WORK TO COMPLETE:
From the records below, pull each line that has "Silkscreen".

☆ ☆ ☆ ☆ ☆ ☆ ☆

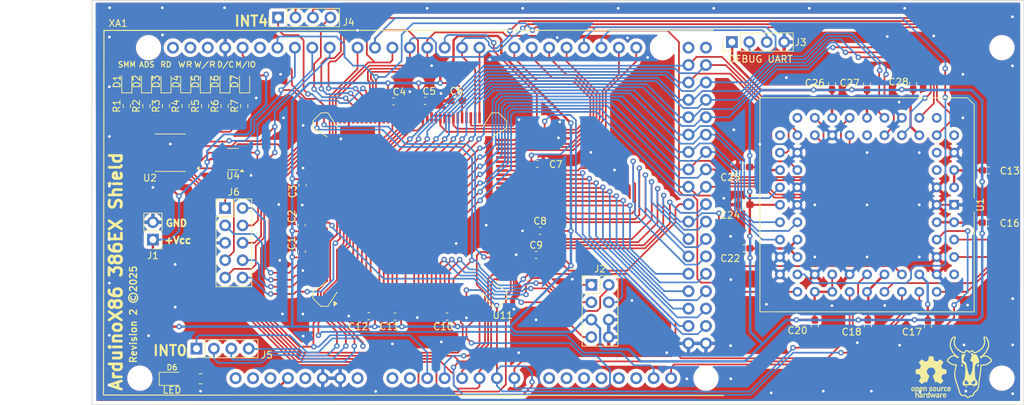
<source format=kicad_pcb>
(kicad_pcb
	(version 20241229)
	(generator "pcbnew")
	(generator_version "9.0")
	(general
		(thickness 1.6)
		(legacy_teardrops no)
	)
	(paper "A4")
	(title_block
		(title "Arduino286")
		(date "2023-01-18")
		(rev "1")
	)
	(layers
		(0 "F.Cu" signal)
		(2 "B.Cu" signal)
		(9 "F.Adhes" user "F.Adhesive")
		(11 "B.Adhes" user "B.Adhesive")
		(13 "F.Paste" user)
		(15 "B.Paste" user)
		(5 "F.SilkS" user "F.Silkscreen")
		(7 "B.SilkS" user "B.Silkscreen")
		(1 "F.Mask" user)
		(3 "B.Mask" user)
		(17 "Dwgs.User" user "User.Drawings")
		(19 "Cmts.User" user "User.Comments")
		(21 "Eco1.User" user "User.Eco1")
		(23 "Eco2.User" user "User.Eco2")
		(25 "Edge.Cuts" user)
		(27 "Margin" user)
		(31 "F.CrtYd" user "F.Courtyard")
		(29 "B.CrtYd" user "B.Courtyard")
		(35 "F.Fab" user)
		(33 "B.Fab" user)
		(39 "User.1" user)
		(41 "User.2" user)
		(43 "User.3" user)
		(45 "User.4" user)
		(47 "User.5" user)
		(49 "User.6" user)
		(51 "User.7" user)
		(53 "User.8" user)
		(55 "User.9" user)
	)
	(setup
		(pad_to_mask_clearance 0)
		(allow_soldermask_bridges_in_footprints no)
		(tenting front back)
		(pcbplotparams
			(layerselection 0x00000000_00000000_55555555_5755f5ff)
			(plot_on_all_layers_selection 0x00000000_00000000_00000000_00000000)
			(disableapertmacros no)
			(usegerberextensions no)
			(usegerberattributes yes)
			(usegerberadvancedattributes yes)
			(creategerberjobfile yes)
			(dashed_line_dash_ratio 12.000000)
			(dashed_line_gap_ratio 3.000000)
			(svgprecision 6)
			(plotframeref no)
			(mode 1)
			(useauxorigin no)
			(hpglpennumber 1)
			(hpglpenspeed 20)
			(hpglpendiameter 15.000000)
			(pdf_front_fp_property_popups yes)
			(pdf_back_fp_property_popups yes)
			(pdf_metadata yes)
			(pdf_single_document no)
			(dxfpolygonmode yes)
			(dxfimperialunits yes)
			(dxfusepcbnewfont yes)
			(psnegative no)
			(psa4output no)
			(plot_black_and_white yes)
			(sketchpadsonfab no)
			(plotpadnumbers no)
			(hidednponfab no)
			(sketchdnponfab yes)
			(crossoutdnponfab yes)
			(subtractmaskfromsilk no)
			(outputformat 1)
			(mirror no)
			(drillshape 0)
			(scaleselection 1)
			(outputdirectory "gerbers/")
		)
	)
	(net 0 "")
	(net 1 "unconnected-(XA1-PadAREF)")
	(net 2 "INTR")
	(net 3 "NMI")
	(net 4 "HOLD")
	(net 5 "unconnected-(XA1-IOREF-PadIORF)")
	(net 6 "unconnected-(XA1-5V-Pad5V4)")
	(net 7 "unconnected-(XA1-PadSCL)")
	(net 8 "unconnected-(XA1-PadSDA)")
	(net 9 "unconnected-(XA1-PadVIN)")
	(net 10 "GND")
	(net 11 "RESET")
	(net 12 "CLOCK")
	(net 13 "unconnected-(XA1-RESET-PadRST1)")
	(net 14 "+3.3V")
	(net 15 "unconnected-(XA1-5V-Pad5V3)")
	(net 16 "unconnected-(XA1-5V-Pad5V1)")
	(net 17 "/D6_A")
	(net 18 "/D7_A")
	(net 19 "/D1_A")
	(net 20 "/D0_A")
	(net 21 "/D5_A")
	(net 22 "/D4_A")
	(net 23 "/D2_A")
	(net 24 "/D3_A")
	(net 25 "/D8_A")
	(net 26 "/D15_A")
	(net 27 "/D12_A")
	(net 28 "/D14_A")
	(net 29 "/D13_A")
	(net 30 "/D10_A")
	(net 31 "/D11_A")
	(net 32 "/D9_A")
	(net 33 "/A4_A")
	(net 34 "/A5_A")
	(net 35 "/A2_A")
	(net 36 "/A7_A")
	(net 37 "/A1_A")
	(net 38 "/A6_A")
	(net 39 "/A0_A")
	(net 40 "/A3_A")
	(net 41 "/A8_A")
	(net 42 "/A15_A")
	(net 43 "/A9_A")
	(net 44 "/A13_A")
	(net 45 "/A14_A")
	(net 46 "/A12_A")
	(net 47 "/A11_A")
	(net 48 "/A10_A")
	(net 49 "/A16_A")
	(net 50 "/A19_A")
	(net 51 "/A18_A")
	(net 52 "/A17_A")
	(net 53 "/A23_A")
	(net 54 "/A22_A")
	(net 55 "/A21_A")
	(net 56 "/A20_A")
	(net 57 "~{BHE}_A")
	(net 58 "Net-(D6-A)")
	(net 59 "unconnected-(U11-LBA-Pad4)")
	(net 60 "unconnected-(U11-UCS-Pad1)")
	(net 61 "unconnected-(U11-SRXCLK{slash}DTR1-Pad77)")
	(net 62 "unconnected-(U11-EOP{slash}CTS1-Pad113)")
	(net 63 "TCK")
	(net 64 "unconnected-(U11-CS6{slash}REFRESH-Pad2)")
	(net 65 "TMS")
	(net 66 "unconnected-(U11-CS0{slash}P2.0-Pad122)")
	(net 67 "TDO")
	(net 68 "unconnected-(U11-CS3{slash}P2.3-Pad125)")
	(net 69 "unconnected-(U11-DACK1{slash}TXD1-Pad112)")
	(net 70 "unconnected-(U11-SSIOTX{slash}RST1-Pad79)")
	(net 71 "unconnected-(U11-DACK0{slash}CS5-Pad128)")
	(net 72 "TRST")
	(net 73 "D{slash}~{C}")
	(net 74 "unconnected-(U11-CS1{slash}P2.1-Pad123)")
	(net 75 "TDI")
	(net 76 "unconnected-(U11-NA-Pad41)")
	(net 77 "unconnected-(U11-DRQ0{slash}DCD1-Pad117)")
	(net 78 "unconnected-(U11-FLT-Pad99)")
	(net 79 "unconnected-(U11-CS2{slash}P2.2-Pad124)")
	(net 80 "unconnected-(U11-WDTOUT-Pad114)")
	(net 81 "unconnected-(U11-A24-Pad70)")
	(net 82 "unconnected-(U11-CS4{slash}P2.4-Pad126)")
	(net 83 "W{slash}~{R}")
	(net 84 "unconnected-(U11-A25-Pad72)")
	(net 85 "unconnected-(U11-DRQ1{slash}RXD1-Pad118)")
	(net 86 "unconnected-(U11-HLDA{slash}P1.7-Pad111)")
	(net 87 "unconnected-(U11-SSIORX{slash}RI1-Pad78)")
	(net 88 "unconnected-(U11-PWRDWN{slash}P3.6-Pad86)")
	(net 89 "unconnected-(U11-STXCLK{slash}DSR1-Pad98)")
	(net 90 "+3.3VP")
	(net 91 "RD")
	(net 92 "WR")
	(net 93 "BS8")
	(net 94 "unconnected-(XA1-PadD12)")
	(net 95 "unconnected-(XA1-PadA8)")
	(net 96 "unconnected-(XA1-PadA9)")
	(net 97 "unconnected-(XA1-PadA10)")
	(net 98 "M{slash}~{IO}")
	(net 99 "unconnected-(XA1-PadA11)")
	(net 100 "unconnected-(U1-N.C.-Pad68)")
	(net 101 "unconnected-(U1-N.C.-Pad18)")
	(net 102 "unconnected-(U1-N.C.-Pad10)")
	(net 103 "unconnected-(U1-N.C.-Pad67)")
	(net 104 "unconnected-(U1-N.C.-Pad52)")
	(net 105 "unconnected-(U1-N.C.-Pad17)")
	(net 106 "unconnected-(U1-N.C.-Pad1)")
	(net 107 "unconnected-(U1-N.C.-Pad65)")
	(net 108 "PEREQ")
	(net 109 "~{ADS}")
	(net 110 "Net-(U2-I2)")
	(net 111 "DBG_TX")
	(net 112 "DBG_RX")
	(net 113 "~{READYO}")
	(net 114 "~{ERROR}")
	(net 115 "~{READY}")
	(net 116 "~{BUSY}")
	(net 117 "~{SMIACT}")
	(net 118 "~{LOCK}")
	(net 119 "~{SMI}")
	(net 120 "Net-(U2-I1)")
	(net 121 "unconnected-(XA1-PadA12)")
	(net 122 "unconnected-(XA1-PadA13)")
	(net 123 "Net-(D1-K)")
	(net 124 "Net-(D2-K)")
	(net 125 "Net-(D3-K)")
	(net 126 "Net-(D4-K)")
	(net 127 "Net-(D5-K)")
	(net 128 "Net-(D6-K)")
	(net 129 "Net-(D7-K)")
	(net 130 "Net-(U2-O1)")
	(net 131 "Net-(U2-O2)")
	(net 132 "Net-(U2-O3)")
	(net 133 "Net-(U2-O4)")
	(net 134 "Net-(U2-O5)")
	(net 135 "Net-(U2-O6)")
	(net 136 "Net-(U2-O7)")
	(net 137 "INT1")
	(net 138 "INT7")
	(net 139 "INT8")
	(net 140 "INT9")
	(net 141 "INT4")
	(net 142 "INT6")
	(net 143 "INT5")
	(net 144 "INT2")
	(net 145 "INT0")
	(net 146 "INT3")
	(net 147 "RI0")
	(net 148 "TXD0")
	(net 149 "DCD0")
	(net 150 "RTS0")
	(net 151 "COMCLK")
	(net 152 "RDX0")
	(net 153 "DSR0")
	(net 154 "CTS0")
	(net 155 "DTR0")
	(footprint "Capacitor_SMD:C_0603_1608Metric_Pad1.08x0.95mm_HandSolder" (layer "F.Cu") (at 175.26 102.567462))
	(footprint "Connector_PinHeader_2.54mm:PinHeader_1x02_P2.54mm_Vertical" (layer "F.Cu") (at 119.38 100.33 180))
	(footprint "cow:cow_smal" (layer "F.Cu") (at 238.467759 118.988698))
	(footprint "286-plcc:PLCC-68_286-THT-Socket" (layer "F.Cu") (at 236.22 95.25 -90))
	(footprint "Capacitor_SMD:C_0603_1608Metric_Pad1.08x0.95mm_HandSolder" (layer "F.Cu") (at 215.9 112.937344 90))
	(footprint "Capacitor_SMD:C_0603_1608Metric_Pad1.08x0.95mm_HandSolder" (layer "F.Cu") (at 241.229808 90.221886 180))
	(footprint "Capacitor_SMD:C_0603_1608Metric_Pad1.08x0.95mm_HandSolder" (layer "F.Cu") (at 223.516156 77.587041 -90))
	(footprint "Capacitor_SMD:C_0603_1608Metric_Pad1.08x0.95mm_HandSolder" (layer "F.Cu") (at 223.631354 112.92767 90))
	(footprint "Capacitor_SMD:C_0603_1608Metric_Pad1.08x0.95mm_HandSolder" (layer "F.Cu") (at 175.435113 89.263147 180))
	(footprint "Capacitor_SMD:C_0603_1608Metric_Pad1.08x0.95mm_HandSolder" (layer "F.Cu") (at 241.178596 97.852129 180))
	(footprint "LED_SMD:LED_0603_1608Metric_Pad1.05x0.95mm_HandSolder" (layer "F.Cu") (at 121.298258 77.245494 90))
	(footprint (layer "F.Cu") (at 243.187553 72.3025))
	(footprint "Capacitor_SMD:C_0603_1608Metric_Pad1.08x0.95mm_HandSolder" (layer "F.Cu") (at 162.277228 111.568923))
	(footprint "Resistor_SMD:R_0805_2012Metric_Pad1.20x1.40mm_HandSolder" (layer "F.Cu") (at 126.321949 120.65 180))
	(footprint (layer "F.Cu") (at 243.187553 120.5625))
	(footprint "LED_SMD:LED_0603_1608Metric_Pad1.05x0.95mm_HandSolder" (layer "F.Cu") (at 127.026516 77.245494 90))
	(footprint "Package_QFP:PQFP-132_24x24mm_P0.635mm_i386" (layer "F.Cu") (at 156.845 95.95 90))
	(footprint "Capacitor_SMD:C_0603_1608Metric_Pad1.08x0.95mm_HandSolder" (layer "F.Cu") (at 159.070028 80.066439 180))
	(footprint "LED_SMD:LED_0603_1608Metric_Pad1.05x0.95mm_HandSolder" (layer "F.Cu") (at 132.754774 77.245494 90))
	(footprint "Capacitor_SMD:C_0603_1608Metric_Pad1.08x0.95mm_HandSolder" (layer "F.Cu") (at 163.651172 80.072711))
	(footprint "Capacitor_SMD:C_0603_1608Metric_Pad1.08x0.95mm_HandSolder"
		(layer "F.Cu")
		(uuid "5a5da1d3-2a29-4ce1-b6f0-b98041a67577")
		(at 205.57427 95.238468)
		(descr "Capacitor SMD 0603 (1608 Metric), square (rectangular) end terminal, IPC_7351 nominal with elongated pad for handsoldering. (Body size source: IPC-SM-782 page 76, https://www.pcb-3d.com/wordpress/wp-content/uploads/ipc-sm-782a_amendment_1_and_2.pdf), generated with kicad-footprint-generator")
		(tags "capacitor handsolder")
		(property "Reference" "C24"
			(at -2.020134 1.530953 0)
			(layer "F.SilkS")
			(uuid "2ca81c69-8629-48b8-94a3-ea7117946aff")
			(effects
				(font
					(size 1 1)
					(thickness 0.15)
				)
			)
		)
		(property "Value" "C"
			(at 0 1.43 0)
			(layer "F.Fab")
			(hide yes)
			(uuid "c67b5b54-ff12-4328-913a-b02c80e65ae6")
			(effects
				(font
					(size 1 1)
					(thickness 0.15)
				)
			)
		)
		(property "Datasheet" "~"
			(at 0 0 0)
			(unlocked yes)
			(layer "F.Fab")
			(hide yes)
			(uuid "50de1df3-5d1e-4e00-a033-fd261be8ff2b")
			(effects
				(font
					(size 1.27 1.27)
					(thickness 0.15)
				)
			)
		)
		(property "Description" "Unpolarized capacitor"
			(at 0 0 0)
			(unlocked yes)
			(layer "F.Fab")
			(hide yes)
			(uuid "60e16848-1158-4cf0-8d03-35634dbaeb96")
			(effects
				(font
					(size 1.27 1.27)
					(thickness 0.15)
				)
			)
		)
		(property ki_fp_filters "C_*")
		(path "/aaa62bb1-4c1b-48ed-942a-7f19fcb763c7")
		(sheetname "/")
		(sheetfile "arduino_386_387.kicad_sch")
		(attr smd)
		(fp_line
			(start -0.146267 -0.51)
			(end 0.146267 -0.51)
			(stroke
				(width 0.12)
				(type solid)
			)
			(layer "F.SilkS")
			(uuid "ac38586f-c07a-442c-9df7-a4ef29fb10e0")
		)
		(fp_line
			(start -0.146267 0.51)
			(end 0.146267 0.51)
			(stroke
				(width 0.12)
				(type solid)
			)
			(layer "F.SilkS")
			(uuid "712af966-acf1-4463-adc8-c70e61a25c29")
		)
		(fp_line
			(start -1.65 -0.73)
			(end 1.65 -0.73)
			(stroke
				(width 0.05)
				(type solid)
			)
			(layer "F.CrtYd")
			(uuid "f12b9b28-3927-4eb3-b2d8-96bfc1290984")
		)
		(fp_line
			(start -1.65 0.73)
			(end -1.65 -0.73)
			(stroke
				(width 0.05)
				(type solid)
			)
			(layer "F.CrtYd")
			(uuid "6df6fee8-6f62-4f18-be6f-cb5165c0b727")
		)
		(fp_line
			(start 1.65 -0.73)
			(end 1.65 0.73)
			(stroke
				(width 0.05)
				(type solid)
			)
			(layer "F.CrtYd")
			(uuid "cf653010-2edc-46a3-80fb-bf669dc453d1")
		)
		(fp_line
			(start 1.65 0.73)
			(end -1.65 0.73)
			(stroke
				(width 0.05)
				(type solid)
			)
			(layer "F.CrtYd")
			(uuid "0f6465fd-0f3c-45f4-8f05-9086dab5aa0b")
		)
		(fp_line
			(start -0.8 -0.4)
			(end 0.8 -0.4)
			(stroke
				(width 0.1)
				(type solid)
			)
			(layer "F.Fab")
			(uuid "e526486b-6b25-47ca-9141-63001721fa16")
		)
		(fp_line
			(start -0.8 0.4)
			(end -0.8 -0.4)
			(stroke
				(width 0.1)
				(type solid)
			)
			(layer "F.Fab")
			(uuid "63c2babb-a877-4004-84ca-38e8e389590f")
		)
		(fp_line
			(start 0.8 -0.4)
			(en
... [1071775 chars truncated]
</source>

☆ ☆ ☆ ☆ ☆ ☆ ☆

EXERCISE RESPONSE:
		(5 "F.SilkS" user "F.Silkscreen")
		(7 "B.SilkS" user "B.Silkscreen")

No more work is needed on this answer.